START Provided records

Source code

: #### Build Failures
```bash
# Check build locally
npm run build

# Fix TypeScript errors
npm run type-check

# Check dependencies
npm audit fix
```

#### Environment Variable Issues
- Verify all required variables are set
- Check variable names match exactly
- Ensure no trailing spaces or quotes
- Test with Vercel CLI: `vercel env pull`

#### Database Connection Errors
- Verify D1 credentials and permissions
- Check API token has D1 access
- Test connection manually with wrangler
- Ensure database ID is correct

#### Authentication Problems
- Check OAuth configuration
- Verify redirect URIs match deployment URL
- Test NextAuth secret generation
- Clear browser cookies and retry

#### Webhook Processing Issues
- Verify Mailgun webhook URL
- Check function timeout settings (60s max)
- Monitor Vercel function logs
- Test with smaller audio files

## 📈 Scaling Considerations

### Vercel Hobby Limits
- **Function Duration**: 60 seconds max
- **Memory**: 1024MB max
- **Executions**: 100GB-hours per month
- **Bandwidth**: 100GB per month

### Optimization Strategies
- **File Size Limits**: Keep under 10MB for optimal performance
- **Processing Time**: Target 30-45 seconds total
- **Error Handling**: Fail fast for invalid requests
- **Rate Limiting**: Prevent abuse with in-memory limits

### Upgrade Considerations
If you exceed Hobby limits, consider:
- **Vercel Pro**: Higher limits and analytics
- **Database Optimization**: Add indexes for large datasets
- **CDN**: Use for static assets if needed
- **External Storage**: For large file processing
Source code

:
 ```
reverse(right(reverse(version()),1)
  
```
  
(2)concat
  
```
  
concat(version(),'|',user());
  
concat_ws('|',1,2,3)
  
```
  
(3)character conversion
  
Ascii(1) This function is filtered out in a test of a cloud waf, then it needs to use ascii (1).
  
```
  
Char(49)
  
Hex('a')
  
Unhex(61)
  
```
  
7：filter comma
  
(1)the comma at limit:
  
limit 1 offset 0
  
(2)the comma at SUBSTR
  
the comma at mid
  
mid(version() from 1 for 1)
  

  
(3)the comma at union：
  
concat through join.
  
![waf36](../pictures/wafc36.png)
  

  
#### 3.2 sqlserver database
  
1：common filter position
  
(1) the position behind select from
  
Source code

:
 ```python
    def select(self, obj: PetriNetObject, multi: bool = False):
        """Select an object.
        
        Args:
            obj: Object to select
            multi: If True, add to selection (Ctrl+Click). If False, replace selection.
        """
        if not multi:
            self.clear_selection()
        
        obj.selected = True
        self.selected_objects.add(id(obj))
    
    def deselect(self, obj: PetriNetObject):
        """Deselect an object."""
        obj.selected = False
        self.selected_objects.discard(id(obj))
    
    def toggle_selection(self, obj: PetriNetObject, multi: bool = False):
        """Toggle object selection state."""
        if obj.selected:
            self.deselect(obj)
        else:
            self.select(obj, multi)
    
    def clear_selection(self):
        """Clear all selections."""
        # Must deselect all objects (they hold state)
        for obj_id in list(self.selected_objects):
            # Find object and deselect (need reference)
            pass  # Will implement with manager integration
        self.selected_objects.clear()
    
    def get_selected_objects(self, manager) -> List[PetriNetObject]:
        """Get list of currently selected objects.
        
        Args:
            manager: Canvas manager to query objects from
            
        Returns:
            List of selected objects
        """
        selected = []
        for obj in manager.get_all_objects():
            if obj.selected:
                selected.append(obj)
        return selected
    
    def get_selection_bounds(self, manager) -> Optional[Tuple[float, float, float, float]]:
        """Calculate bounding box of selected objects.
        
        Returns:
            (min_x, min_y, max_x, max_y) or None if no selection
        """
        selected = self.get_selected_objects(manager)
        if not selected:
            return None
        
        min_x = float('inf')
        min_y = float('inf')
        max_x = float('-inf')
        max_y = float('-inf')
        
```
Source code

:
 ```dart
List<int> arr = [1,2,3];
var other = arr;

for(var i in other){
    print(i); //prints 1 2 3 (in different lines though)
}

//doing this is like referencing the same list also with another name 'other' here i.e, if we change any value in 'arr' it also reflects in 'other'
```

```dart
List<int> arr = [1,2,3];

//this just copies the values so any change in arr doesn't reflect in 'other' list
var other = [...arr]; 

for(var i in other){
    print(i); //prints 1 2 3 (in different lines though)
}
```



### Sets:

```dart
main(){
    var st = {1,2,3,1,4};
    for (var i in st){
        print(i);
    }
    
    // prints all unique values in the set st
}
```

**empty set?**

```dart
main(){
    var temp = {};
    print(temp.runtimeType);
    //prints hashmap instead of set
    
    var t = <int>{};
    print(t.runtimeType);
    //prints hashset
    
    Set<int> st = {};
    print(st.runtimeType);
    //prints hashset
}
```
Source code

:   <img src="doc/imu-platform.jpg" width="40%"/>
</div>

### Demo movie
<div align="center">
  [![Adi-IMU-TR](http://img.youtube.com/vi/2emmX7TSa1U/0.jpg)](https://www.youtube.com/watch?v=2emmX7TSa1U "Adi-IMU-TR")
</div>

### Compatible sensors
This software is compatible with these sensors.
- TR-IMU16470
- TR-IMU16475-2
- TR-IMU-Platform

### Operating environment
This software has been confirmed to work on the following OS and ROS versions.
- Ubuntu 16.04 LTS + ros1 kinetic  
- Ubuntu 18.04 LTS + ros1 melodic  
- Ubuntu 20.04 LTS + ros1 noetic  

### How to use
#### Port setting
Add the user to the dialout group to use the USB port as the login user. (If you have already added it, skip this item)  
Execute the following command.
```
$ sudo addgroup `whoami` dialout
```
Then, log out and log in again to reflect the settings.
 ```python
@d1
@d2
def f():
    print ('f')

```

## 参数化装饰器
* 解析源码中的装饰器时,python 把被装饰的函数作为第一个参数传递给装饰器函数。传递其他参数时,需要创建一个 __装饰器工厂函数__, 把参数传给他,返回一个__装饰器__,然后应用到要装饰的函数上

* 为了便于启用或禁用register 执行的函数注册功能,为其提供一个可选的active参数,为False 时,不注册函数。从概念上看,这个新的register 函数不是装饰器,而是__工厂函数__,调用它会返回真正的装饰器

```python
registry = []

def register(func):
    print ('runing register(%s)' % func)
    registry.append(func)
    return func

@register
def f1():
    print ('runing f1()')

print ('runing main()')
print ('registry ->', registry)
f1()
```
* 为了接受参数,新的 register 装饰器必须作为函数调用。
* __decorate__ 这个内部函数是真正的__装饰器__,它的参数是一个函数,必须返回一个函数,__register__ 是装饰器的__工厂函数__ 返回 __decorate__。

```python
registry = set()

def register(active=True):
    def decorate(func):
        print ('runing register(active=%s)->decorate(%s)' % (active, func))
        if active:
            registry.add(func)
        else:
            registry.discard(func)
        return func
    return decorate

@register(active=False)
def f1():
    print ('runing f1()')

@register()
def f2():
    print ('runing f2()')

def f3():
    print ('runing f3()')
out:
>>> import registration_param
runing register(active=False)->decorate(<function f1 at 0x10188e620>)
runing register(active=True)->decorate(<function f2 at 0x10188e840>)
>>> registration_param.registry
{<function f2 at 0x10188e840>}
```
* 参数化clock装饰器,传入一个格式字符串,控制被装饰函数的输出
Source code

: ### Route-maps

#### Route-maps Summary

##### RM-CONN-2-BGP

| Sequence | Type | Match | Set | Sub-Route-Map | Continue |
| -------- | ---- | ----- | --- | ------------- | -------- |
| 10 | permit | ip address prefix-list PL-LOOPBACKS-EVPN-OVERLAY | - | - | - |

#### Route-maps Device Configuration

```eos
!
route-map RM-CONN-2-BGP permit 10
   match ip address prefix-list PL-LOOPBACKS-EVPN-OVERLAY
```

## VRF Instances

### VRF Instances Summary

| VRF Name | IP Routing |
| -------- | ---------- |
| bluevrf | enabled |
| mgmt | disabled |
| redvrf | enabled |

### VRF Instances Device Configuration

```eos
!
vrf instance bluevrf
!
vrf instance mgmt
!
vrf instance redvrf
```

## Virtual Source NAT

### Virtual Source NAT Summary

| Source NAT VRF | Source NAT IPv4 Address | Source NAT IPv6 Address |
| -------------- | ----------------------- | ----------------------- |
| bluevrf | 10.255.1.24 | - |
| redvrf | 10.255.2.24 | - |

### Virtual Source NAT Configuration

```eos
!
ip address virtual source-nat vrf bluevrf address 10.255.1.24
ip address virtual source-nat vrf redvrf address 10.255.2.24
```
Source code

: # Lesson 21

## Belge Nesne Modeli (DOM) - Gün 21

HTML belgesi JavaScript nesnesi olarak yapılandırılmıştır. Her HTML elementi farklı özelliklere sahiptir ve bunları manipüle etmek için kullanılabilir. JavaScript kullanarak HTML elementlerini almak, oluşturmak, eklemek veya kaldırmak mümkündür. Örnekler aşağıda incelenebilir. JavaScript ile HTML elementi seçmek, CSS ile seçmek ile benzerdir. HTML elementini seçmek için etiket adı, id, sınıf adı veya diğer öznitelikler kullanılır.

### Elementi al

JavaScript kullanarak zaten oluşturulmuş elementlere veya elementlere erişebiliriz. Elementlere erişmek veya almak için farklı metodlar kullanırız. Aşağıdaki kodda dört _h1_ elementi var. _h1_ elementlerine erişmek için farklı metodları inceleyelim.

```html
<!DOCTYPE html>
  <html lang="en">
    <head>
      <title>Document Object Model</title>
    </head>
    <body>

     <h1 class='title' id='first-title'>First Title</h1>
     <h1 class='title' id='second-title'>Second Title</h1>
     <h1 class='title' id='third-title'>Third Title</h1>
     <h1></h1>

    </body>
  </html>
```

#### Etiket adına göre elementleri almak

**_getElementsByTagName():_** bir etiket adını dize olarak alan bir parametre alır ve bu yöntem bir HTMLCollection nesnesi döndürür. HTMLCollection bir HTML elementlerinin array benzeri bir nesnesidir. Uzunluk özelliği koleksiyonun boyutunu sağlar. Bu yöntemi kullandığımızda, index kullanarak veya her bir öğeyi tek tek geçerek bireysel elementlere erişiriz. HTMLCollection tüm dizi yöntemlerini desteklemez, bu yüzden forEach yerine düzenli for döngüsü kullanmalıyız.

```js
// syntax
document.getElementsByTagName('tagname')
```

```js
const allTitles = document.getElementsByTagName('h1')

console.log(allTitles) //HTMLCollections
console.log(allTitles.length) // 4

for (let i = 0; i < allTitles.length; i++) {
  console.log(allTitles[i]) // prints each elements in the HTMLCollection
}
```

END Provided records

**Exercise objective**
From the entries above, show each line that includes the string "OVERLAY".

**Answer to this exercise**
| 10 | permit | ip address prefix-list PL-LOOPBACKS-EVPN-OVERLAY | - | - | - |
   match ip address prefix-list PL-LOOPBACKS-EVPN-OVERLAY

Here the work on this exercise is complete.